SELECTED TEXT -
The announcement that the New York Philharmonic canceled its trip to Havana, Cuba at the end of October came as a major disappointment to me, since I am an advocate of cultural diplomacy. Given the warming trends in U.S.-Cuba relations, the recent decision by the United States Treasury Department should be set aside and, for purposes of the trip, the act of donating money should be construed as 'performing.'
At the invitation of the Cuban government, the New York Philharmonic had planned a visit to Havana, where the orchestra was to play two concerts scheduled between Oct. 30 and Nov. 2. In anticipation of accompanying the musicians, about 150 board members and donors had each pledged $10,000, which was to cover the cost of the trip. But the U.S. Treasury Department said it would deny permission to the patrons, reportedly because they were not performers.
But the decision seems rather arbitrary. After all, today the orchestra leaves on an eight-day Asian tour with a scheduled stop in Vietnam. Two years ago, I wrote an opinion piece endorsing the orchestra's visit to North Korea. So what sets Cuba apart?

REQUESTS -
- A) According to the passage on the canceled Havana trip, how much had each board member and donor pledged?
- B) Please rewrite the passage on the canceled Havana trip from "The announcement that" to "were not performers.", replacing "donors" with "patrons".
- C) Do these statements agree with the passage on the canceled Havana trip? Answer yes or no for each, quoting the deciding words. (i) The orchestra was to play two concerts in Havana. (ii) The writer opposed the orchestra's visit to North Korea. (iii) The orchestra's Asian tour lasts two weeks.

INFORMATION SHOWN -
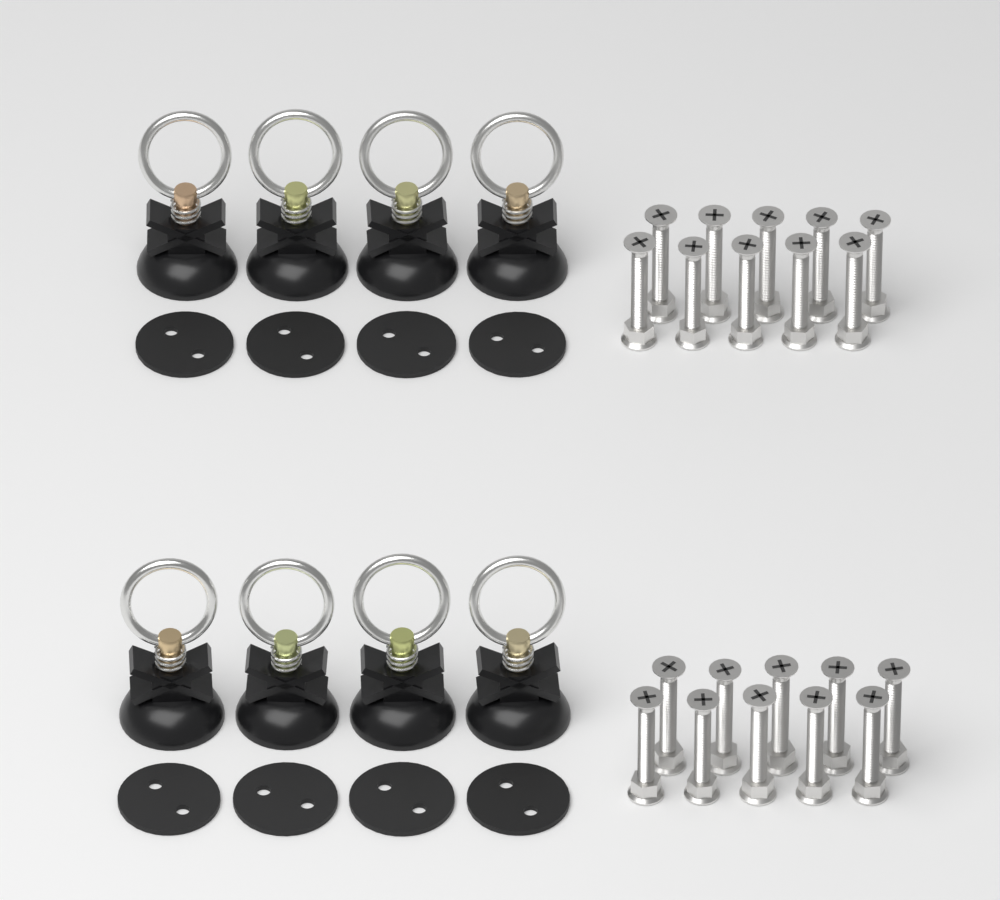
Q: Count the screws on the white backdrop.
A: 20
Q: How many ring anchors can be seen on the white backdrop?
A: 8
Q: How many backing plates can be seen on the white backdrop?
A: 8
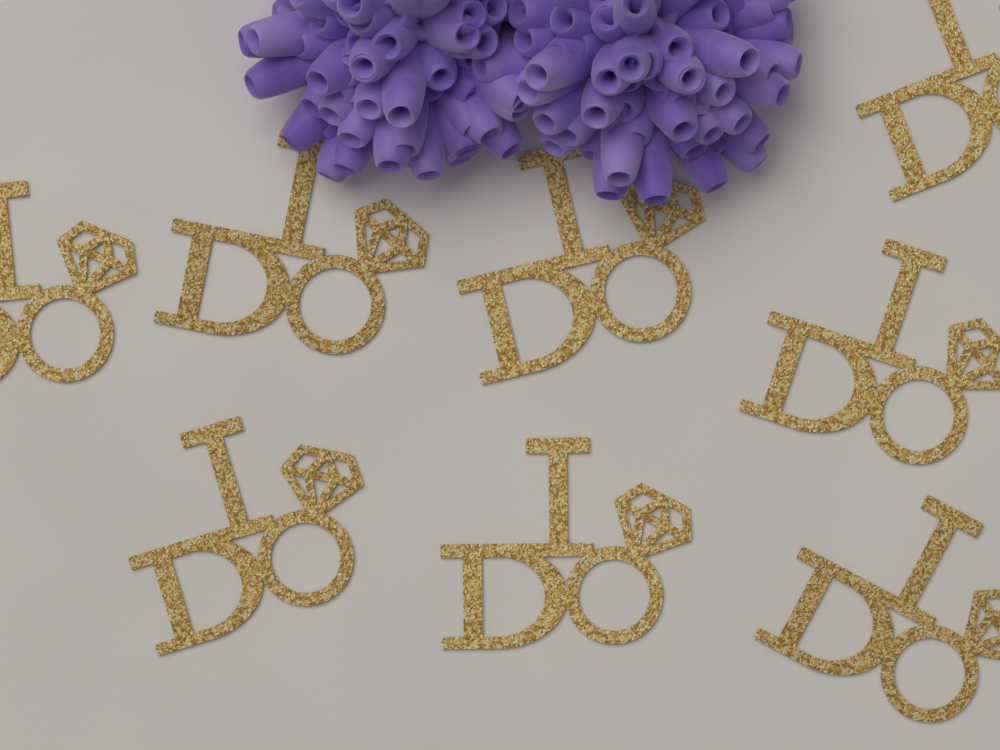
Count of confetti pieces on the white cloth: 8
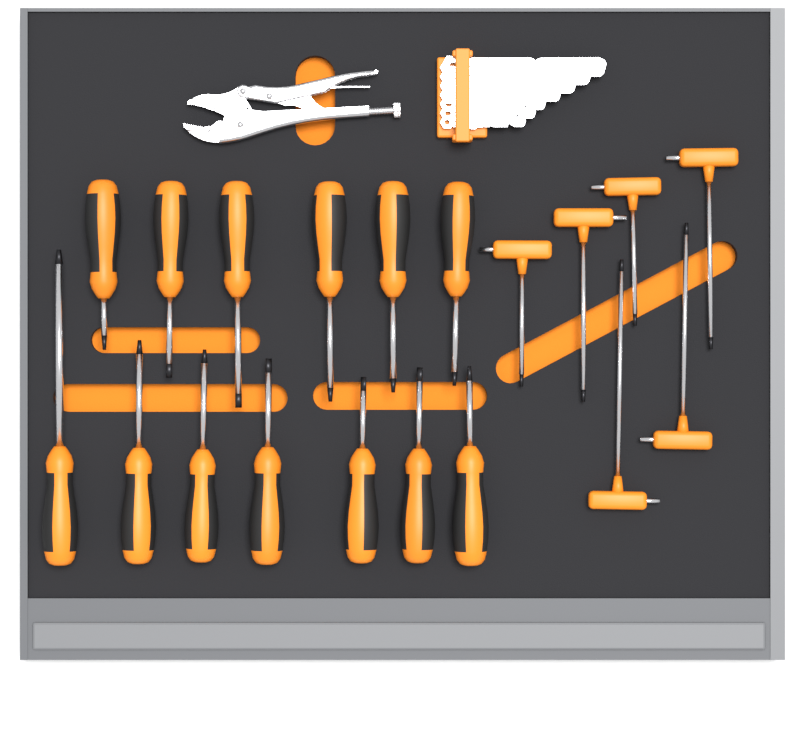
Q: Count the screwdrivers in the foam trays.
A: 13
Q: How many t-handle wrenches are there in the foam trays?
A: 6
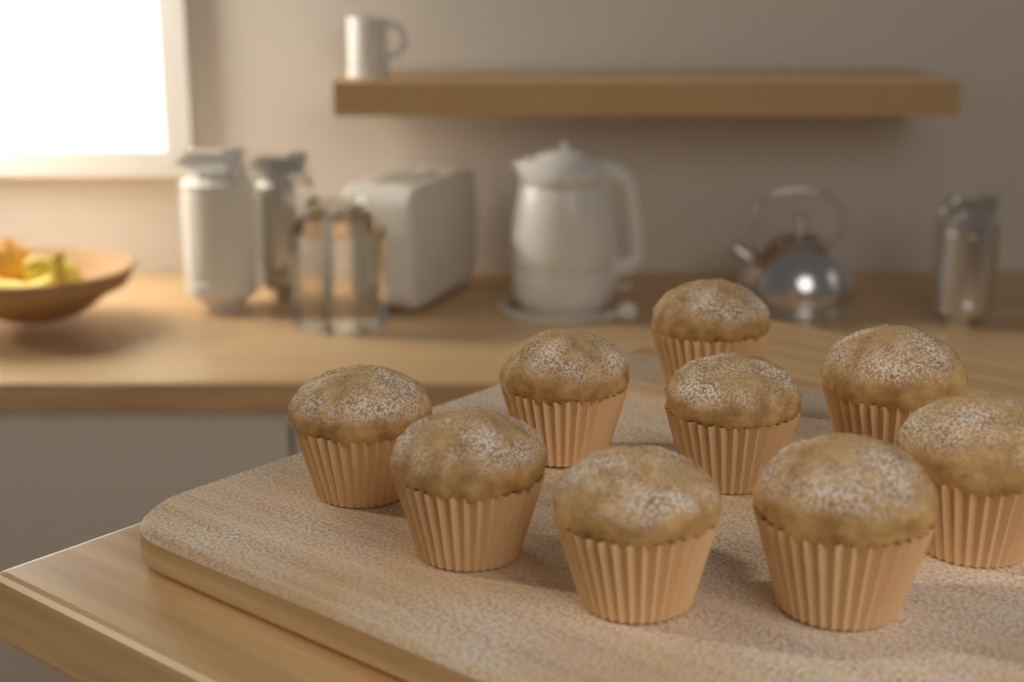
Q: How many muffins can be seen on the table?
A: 9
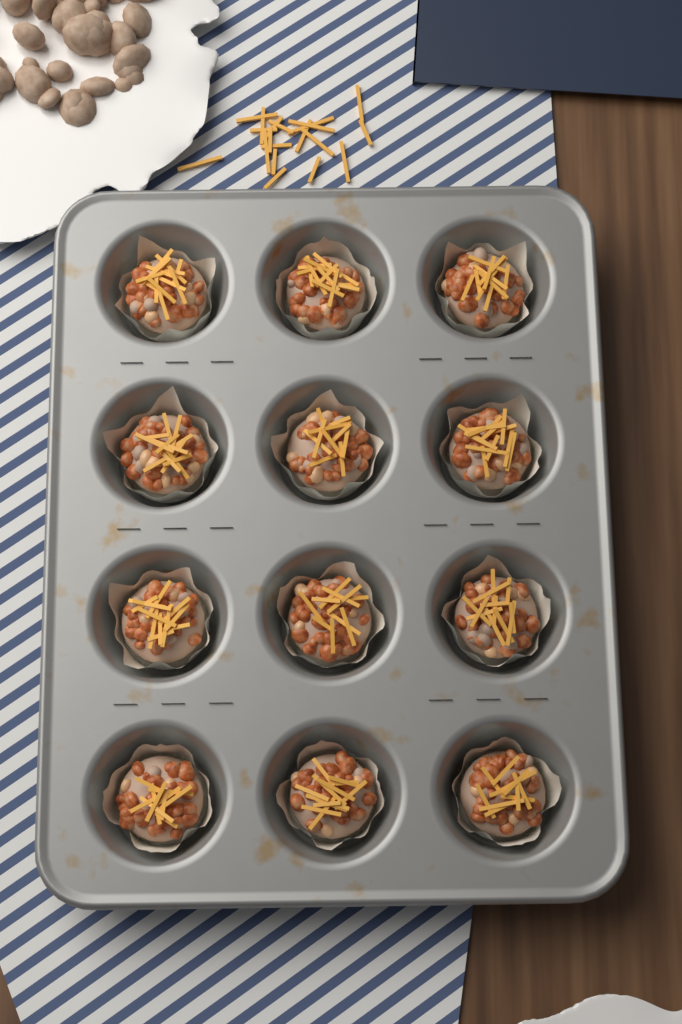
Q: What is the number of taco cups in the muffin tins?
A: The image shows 12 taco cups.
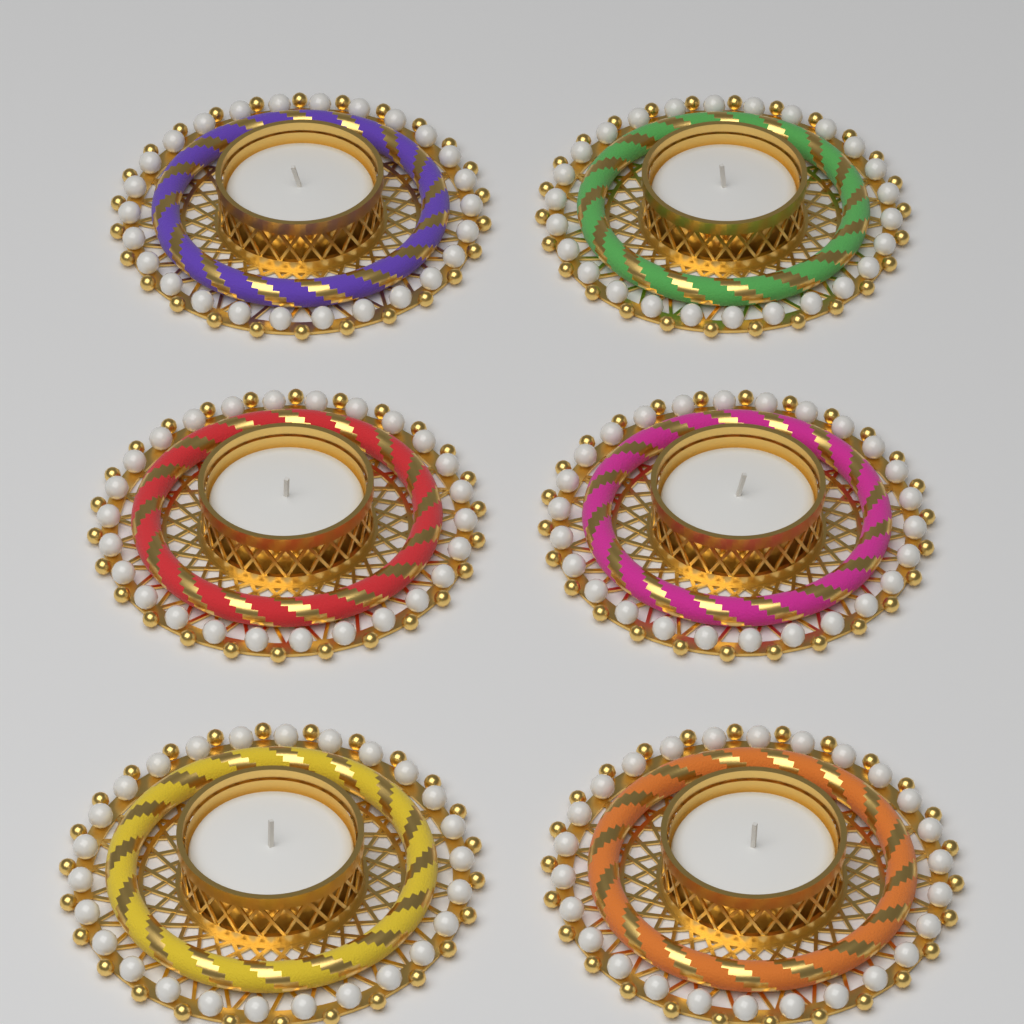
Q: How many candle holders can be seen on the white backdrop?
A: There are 6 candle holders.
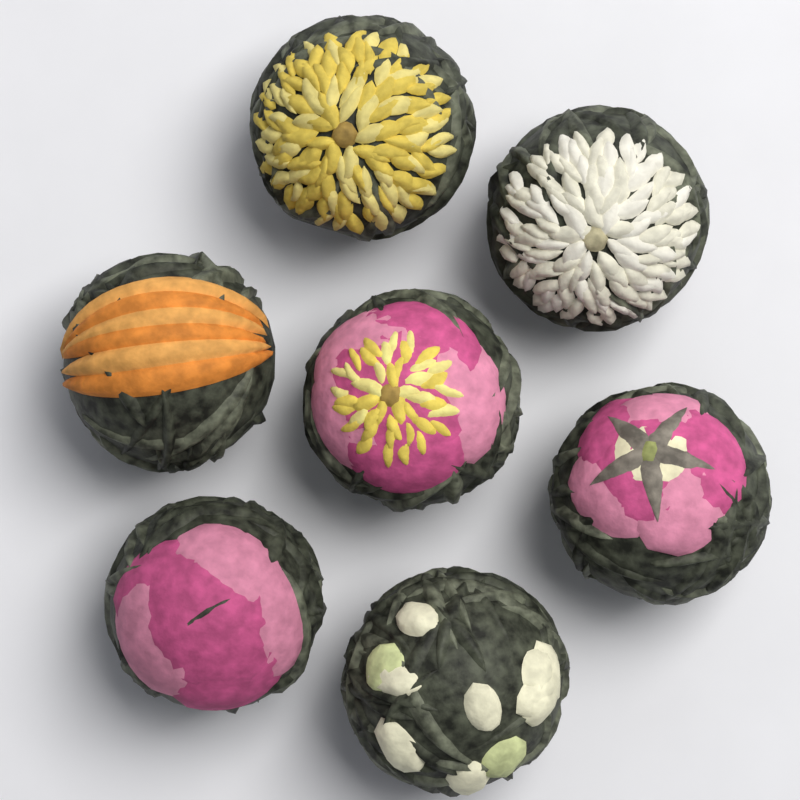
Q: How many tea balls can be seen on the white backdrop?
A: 7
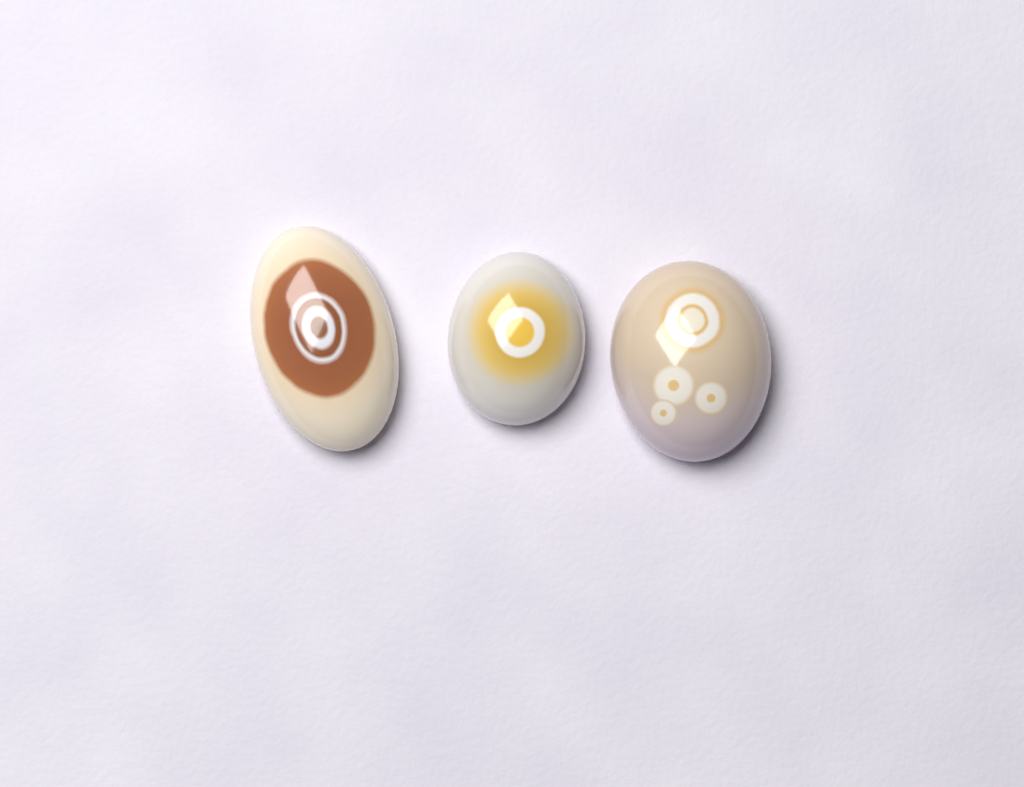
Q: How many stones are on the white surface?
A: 3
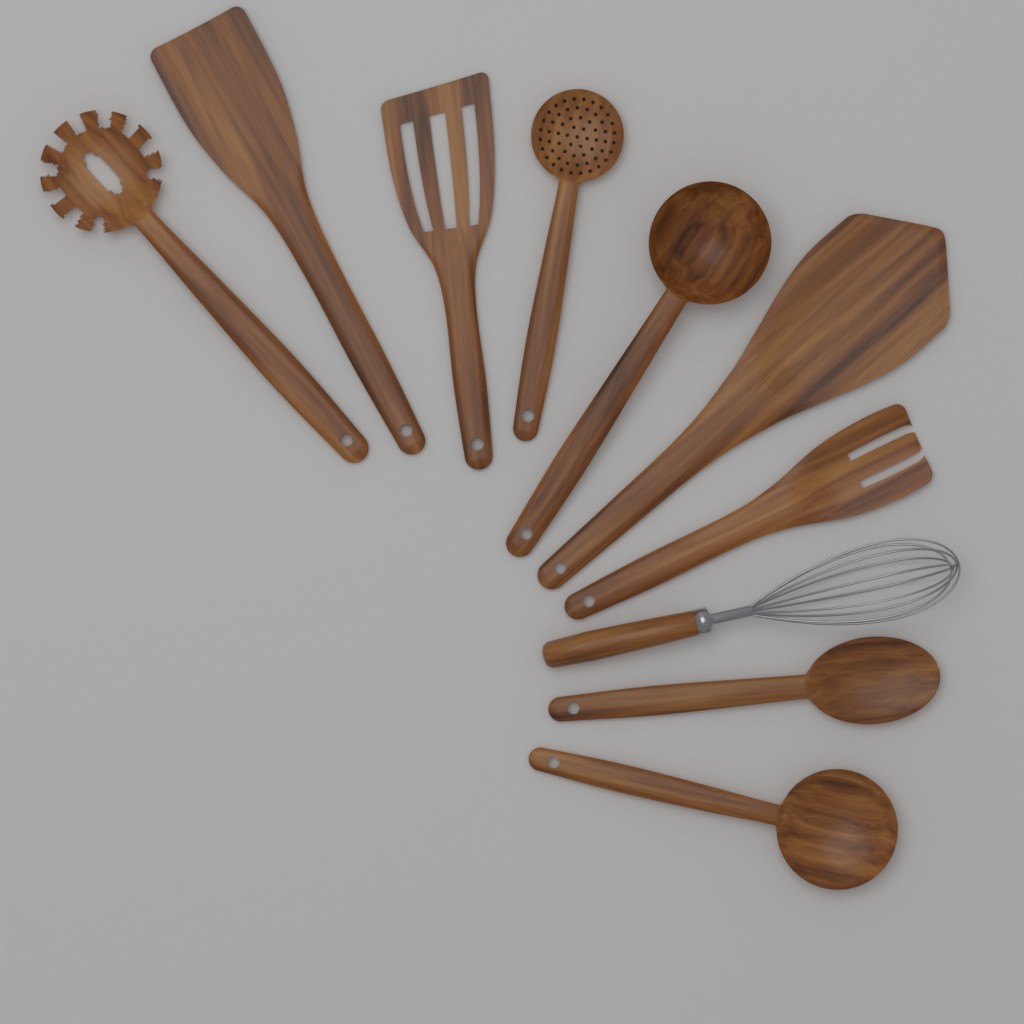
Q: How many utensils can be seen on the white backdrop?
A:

SOLVED PROBLEMS -
- A) $10,000 each.

- B)
The announcement that the New York Philharmonic canceled its trip to Havana, Cuba at the end of October came as a major disappointment to me, since I am an advocate of cultural diplomacy. Given the warming trends in U.S.-Cuba relations, the recent decision by the United States Treasury Department should be set aside and, for purposes of the trip, the act of donating money should be construed as 'performing.'
At the invitation of the Cuban government, the New York Philharmonic had planned a visit to Havana, where the orchestra was to play two concerts scheduled between Oct. 30 and Nov. 2. In anticipation of accompanying the musicians, about 150 board members and patrons had each pledged $10,000, which was to cover the cost of the trip. But the U.S. Treasury Department said it would deny permission to the patrons, reportedly because they were not performers.

- C)
(i) Yes: "where the orchestra was to play two concerts scheduled between Oct. 30 and Nov. 2"
(ii) No: "I wrote an opinion piece endorsing the orchestra's visit to North Korea"
(iii) No: "the orchestra leaves on an eight-day Asian tour"